Its teeth were icicles, a triple row of them, jagged spears of unequal length, white against its deep blue maw.
When the ice dragon beat its wings, the cold winds blew and the snow swirled and scurried and the world seemed to shrink and shiver. Sometimes when a door flew open in the cold of winter, driven by a sudden gust of wind, the householder would run to bolt it and say, "An ice dragon flies nearby."
And when the ice dragon opened its great mouth, and exhaled, it was not fire mat came streaming out, the burning sulfurous stink of lesser dragons.
The ice dragon breathed cold.
Ice formed when it breathed. Warmth fled. Fires guttered and went out, shriven by the chill. Trees froze through to their slow secret souls, and their limbs turned brittle and cracked from their own weight. Animals turned blue and whimpered and died. their eyes bulging and their skin covered over with frost.
The ice dragon breathed death into the world; death and quiet and cold. But Adara was not afraid. She was a winter child, and the ice dragon was her secret.
She had seen it in the sky a thousand times. When she was four, she saw it on the ground.
She was out building on her snow castle, and it came and landed close to her, in the emptiness of the snow-covered fields. All the ice lizards ran away. Adara simply stood. The ice dragon looked at her for ten long heartbeats, before it took to the air again- The wind shrieked around her and through her as it beat its wings to rise, but Adara felt strangely exalted.

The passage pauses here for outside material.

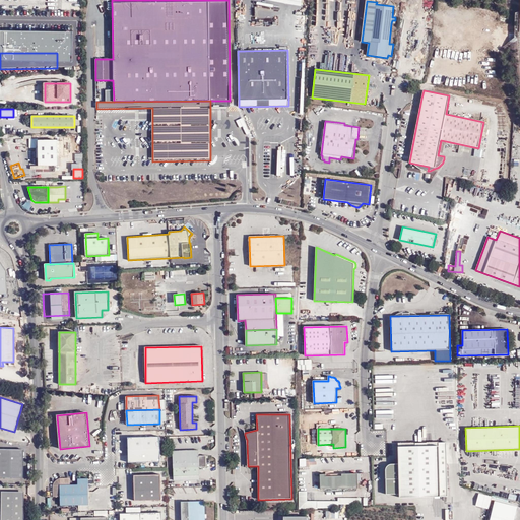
[(159,437),(128,438),(128,463),(160,462),(159,437)]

Later that winter it returned, and Adara touched it. Its skin was very cold. She took off her glove nonetheless. It would not be right otherwise. She was half afraid it would burn and melt at her touch, but it did not. It was much more sensitive to heat than even the ice lizards, Adara knew somehow. But she was special, the winter child, cool. She stroked it, and finally gave its wing a kiss that hurt her lips. That was the winter of her fourth birthday, the year she touched the ice dragon.